LKS JAWISZOWICE - GKS GLINIK GORLICE
4:1
(2:0)
10' - Eryk Ceglarz
42' - Kamil Karcz
76' - Mateusz Szafran
90'+3 - Kamil Karcz
90''+3 - Jakub Dziadkowiec
Sędziowie: Daniel Zygmond, Marcin Filas, Jakub Kołodziejczyk
Widzów: 250
brak
63' Ł. Radomski, 87' Kamil Karcz
GKS GLINIK GORLICE
Czochór – Dębowski (50 Buś), Gazda, Kolbusz, Koźma (58 Kuzio) – Olejnik (77 Piotrowski), Szafran (86 Kukla), Świechowski, Gogola – Śliwa, Fundakowski
LKS JAWISZOWICE
Gospodarze od pierwszego gwizdka sędziego chcieli szybko otworzyć wynik. Jednak minimalnie przestrzelił Adrian Korczyk, a strzał Sebastiana Frączka obronił Bartłomiej Czochór. Wreszcie, po prostopadłym podaniu od Sebastiana Frączka, z lewej strony w pole karne wpadł Eryk Ceglarz i po „złamaniu akcji do środka, uderzył w dalszy róg.

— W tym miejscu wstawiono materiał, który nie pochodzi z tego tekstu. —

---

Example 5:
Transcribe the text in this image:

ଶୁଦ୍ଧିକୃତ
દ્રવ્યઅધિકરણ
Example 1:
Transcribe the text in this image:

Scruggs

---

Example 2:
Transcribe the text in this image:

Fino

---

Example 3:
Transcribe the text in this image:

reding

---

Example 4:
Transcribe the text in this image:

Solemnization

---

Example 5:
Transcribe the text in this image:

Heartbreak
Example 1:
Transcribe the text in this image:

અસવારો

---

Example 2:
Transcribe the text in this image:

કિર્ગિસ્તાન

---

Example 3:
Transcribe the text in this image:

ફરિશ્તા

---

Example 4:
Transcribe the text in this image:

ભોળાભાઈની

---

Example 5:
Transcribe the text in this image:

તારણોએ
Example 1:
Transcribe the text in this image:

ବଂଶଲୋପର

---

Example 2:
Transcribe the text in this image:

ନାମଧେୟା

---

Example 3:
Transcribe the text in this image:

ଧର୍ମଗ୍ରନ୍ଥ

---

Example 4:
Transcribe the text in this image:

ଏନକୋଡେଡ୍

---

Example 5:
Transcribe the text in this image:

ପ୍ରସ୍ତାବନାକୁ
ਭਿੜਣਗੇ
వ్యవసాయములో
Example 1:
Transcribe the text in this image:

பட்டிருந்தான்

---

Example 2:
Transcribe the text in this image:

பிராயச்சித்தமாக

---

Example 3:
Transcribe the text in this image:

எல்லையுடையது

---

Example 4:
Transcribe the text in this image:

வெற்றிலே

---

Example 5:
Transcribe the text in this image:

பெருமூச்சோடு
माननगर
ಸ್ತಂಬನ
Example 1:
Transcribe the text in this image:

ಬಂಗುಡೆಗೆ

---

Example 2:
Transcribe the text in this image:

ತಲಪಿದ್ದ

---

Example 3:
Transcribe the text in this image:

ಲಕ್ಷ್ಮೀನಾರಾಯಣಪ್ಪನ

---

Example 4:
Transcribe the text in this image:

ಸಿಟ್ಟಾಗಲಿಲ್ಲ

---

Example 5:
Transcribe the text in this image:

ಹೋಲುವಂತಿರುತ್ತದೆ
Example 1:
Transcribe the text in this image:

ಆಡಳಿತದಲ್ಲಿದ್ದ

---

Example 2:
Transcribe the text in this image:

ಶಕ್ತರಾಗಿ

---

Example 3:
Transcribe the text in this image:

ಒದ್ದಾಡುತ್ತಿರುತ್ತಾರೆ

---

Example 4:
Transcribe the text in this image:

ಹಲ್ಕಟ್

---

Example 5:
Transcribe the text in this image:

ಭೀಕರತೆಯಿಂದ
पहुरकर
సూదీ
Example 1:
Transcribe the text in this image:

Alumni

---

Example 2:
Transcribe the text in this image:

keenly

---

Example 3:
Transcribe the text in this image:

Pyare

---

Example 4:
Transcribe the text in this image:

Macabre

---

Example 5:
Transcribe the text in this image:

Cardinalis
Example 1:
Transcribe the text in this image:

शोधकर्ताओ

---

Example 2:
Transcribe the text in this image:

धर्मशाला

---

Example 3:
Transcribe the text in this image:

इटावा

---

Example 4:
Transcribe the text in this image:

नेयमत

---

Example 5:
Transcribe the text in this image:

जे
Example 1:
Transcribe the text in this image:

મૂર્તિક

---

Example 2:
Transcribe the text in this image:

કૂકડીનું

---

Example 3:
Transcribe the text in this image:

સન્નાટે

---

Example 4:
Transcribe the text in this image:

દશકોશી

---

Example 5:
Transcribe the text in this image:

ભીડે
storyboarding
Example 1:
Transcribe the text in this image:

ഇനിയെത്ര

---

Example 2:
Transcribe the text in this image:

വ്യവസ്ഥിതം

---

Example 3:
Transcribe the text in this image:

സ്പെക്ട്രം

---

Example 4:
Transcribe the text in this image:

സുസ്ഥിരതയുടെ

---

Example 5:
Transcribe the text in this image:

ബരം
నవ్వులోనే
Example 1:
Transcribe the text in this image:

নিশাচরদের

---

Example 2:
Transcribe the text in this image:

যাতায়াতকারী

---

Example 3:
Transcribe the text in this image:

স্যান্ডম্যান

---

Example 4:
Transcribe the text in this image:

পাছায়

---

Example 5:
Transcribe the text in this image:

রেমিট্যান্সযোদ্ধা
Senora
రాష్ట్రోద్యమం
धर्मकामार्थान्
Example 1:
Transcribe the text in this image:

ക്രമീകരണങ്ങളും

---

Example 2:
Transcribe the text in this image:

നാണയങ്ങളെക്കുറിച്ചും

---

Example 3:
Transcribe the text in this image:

Goście mogli pokusić się o wyrównanie. Po zagraniu z lewej strony od Jakuba Koźmy, w słupek trafił Damian Śliwa (15 min).
Tuż przed przerwą, po akcji oskrzydlającej Eryka Ceglarza, do siatki trafił Kamil Karcz.

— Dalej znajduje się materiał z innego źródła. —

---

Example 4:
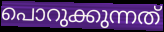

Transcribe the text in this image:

പൊറുക്കുന്നത്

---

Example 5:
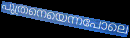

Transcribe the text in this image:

പുത്രനെയെന്നപോലെ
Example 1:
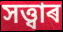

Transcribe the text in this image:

সত্ত্বাৰ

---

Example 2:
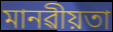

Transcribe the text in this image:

মানৱীয়তা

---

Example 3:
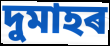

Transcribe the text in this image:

দুমাহৰ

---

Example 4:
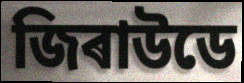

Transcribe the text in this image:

জিৰাউডে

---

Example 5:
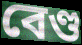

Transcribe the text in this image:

বেণ্ড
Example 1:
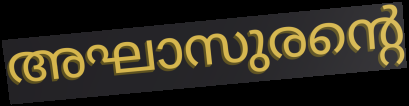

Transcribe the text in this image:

അഘാസുരന്റെ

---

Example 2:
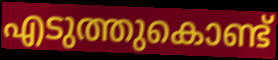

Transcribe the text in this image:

എടുത്തുകൊണ്ട്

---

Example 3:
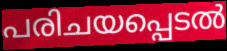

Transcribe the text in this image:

പരിചയപ്പെടൽ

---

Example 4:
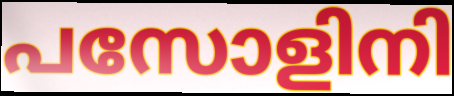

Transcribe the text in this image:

പസോളിനി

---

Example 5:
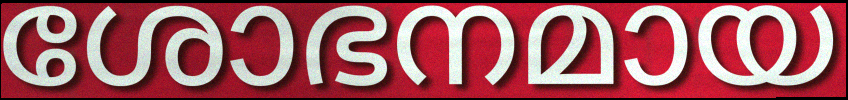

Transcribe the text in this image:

ശോഭനമായ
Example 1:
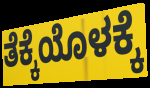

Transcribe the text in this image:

ತೆಕ್ಕೆಯೊಳಕ್ಕೆ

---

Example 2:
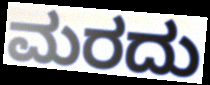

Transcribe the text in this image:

ಮರದು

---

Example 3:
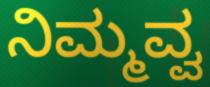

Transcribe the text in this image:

ನಿಮ್ಮವ್ವ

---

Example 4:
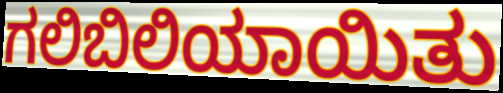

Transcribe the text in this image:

ಗಲಿಬಿಲಿಯಾಯಿತು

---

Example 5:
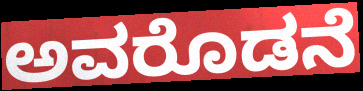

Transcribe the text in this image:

ಅವರೊಡನೆ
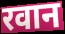
रवान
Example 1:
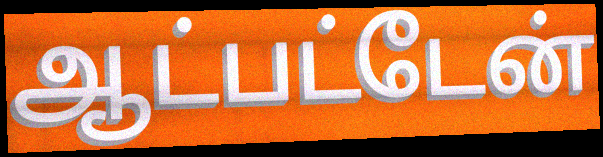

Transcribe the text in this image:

ஆட்பட்டேன்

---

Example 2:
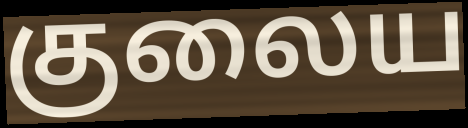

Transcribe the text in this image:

குலைய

Po przerwie gospodarzom nie udało się postawić pieczęci na wygranej. Eryk Ceglarz przegrał pojedynek z bramkarzem gorliczan. Jak się później okazało, nie był to jedyny pojedynek tych „rewolwerowców”.

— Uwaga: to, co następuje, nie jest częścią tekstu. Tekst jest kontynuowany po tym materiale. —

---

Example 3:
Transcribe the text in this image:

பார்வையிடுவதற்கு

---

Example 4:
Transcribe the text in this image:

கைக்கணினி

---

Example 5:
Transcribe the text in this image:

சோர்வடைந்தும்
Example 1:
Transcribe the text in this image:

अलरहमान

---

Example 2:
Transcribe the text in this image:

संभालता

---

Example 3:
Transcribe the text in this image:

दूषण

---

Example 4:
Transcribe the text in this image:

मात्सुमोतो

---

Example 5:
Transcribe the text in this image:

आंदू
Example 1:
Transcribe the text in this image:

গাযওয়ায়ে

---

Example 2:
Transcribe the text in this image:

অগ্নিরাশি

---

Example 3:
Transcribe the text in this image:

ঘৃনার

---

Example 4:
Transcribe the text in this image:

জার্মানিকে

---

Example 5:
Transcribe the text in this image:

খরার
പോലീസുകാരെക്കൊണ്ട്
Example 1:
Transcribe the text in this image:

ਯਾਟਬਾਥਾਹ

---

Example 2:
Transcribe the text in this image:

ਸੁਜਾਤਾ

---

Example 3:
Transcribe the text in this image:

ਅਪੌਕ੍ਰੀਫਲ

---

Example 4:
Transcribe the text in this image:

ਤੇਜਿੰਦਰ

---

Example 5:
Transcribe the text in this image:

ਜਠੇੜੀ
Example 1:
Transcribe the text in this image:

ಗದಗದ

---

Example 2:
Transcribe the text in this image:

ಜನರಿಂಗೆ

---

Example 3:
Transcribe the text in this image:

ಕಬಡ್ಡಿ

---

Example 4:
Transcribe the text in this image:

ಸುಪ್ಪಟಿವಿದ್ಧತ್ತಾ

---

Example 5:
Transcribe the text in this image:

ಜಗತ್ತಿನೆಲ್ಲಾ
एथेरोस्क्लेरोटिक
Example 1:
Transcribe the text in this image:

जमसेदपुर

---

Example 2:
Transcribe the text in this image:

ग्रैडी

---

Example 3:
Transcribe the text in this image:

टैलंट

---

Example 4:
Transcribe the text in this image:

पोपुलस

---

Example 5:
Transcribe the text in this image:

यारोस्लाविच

Goście zaczęli szukać kontaktowego trafienia. Piotr Gogola trafił jednak w poprzeczkę. Później, Mateusz Szafran strzałem zza pola karnego, trafił w dalszy róg. Kontaktowe trafienie napędziło gorliczan
W końcówce wydawało się, że będzie zwrot losów tego spotkania. W 86 min Eryk Ceglarz nie wykorzystał karnego, co do podyktowania którego goście mieli spory żal do arbitra. Jednak Bartłomiej Czochór, rzucając się w swój lewy róg, wyczuł intencję snajpera jawiszowiczan.
Dwie minuty później, mógł, a w zasadzie powinien być remis. Damian Śliwa z prawej strony wpadł w pole karne i - będąc zaledwie 7 metrów od bramki – „szukał” bliższego rogu. Uderzył jednak zbyt lekko i Artiom Hamelka nie dał się zaskoczyć.
Goście, szukając remisu, całkowicie otworzyli grę i nadziali się na dwie kontry. Przy pierwszej Eryk Ceglarz zagrał wzdłuż bramki, a Kamil Karcz dopełnił formalności, a potem Jakub Dziadkowiec trafił „do pustaka”.
- Powinniśmy wcześniej „zamknąć” ten mecz, oszczędzając sobie nerwowej końcówki. Cieszą nie tylko punkty, ale też i postawa młodzieżowców – zwrócił uwagę Jarosław Płonka, trener Jawiszowic.
- Długimi momentami dotrzymywaliśmy kroku wiceliderowi. Nie udało nam się w końcówce wykorzystać piłki meczowej na remis, więc dostaliśmy jeszcze dwa gole. Wynik nie oddaje tego, co działo się na boisku – ocenił Łukasz Krzysztoń, trener gorliczan.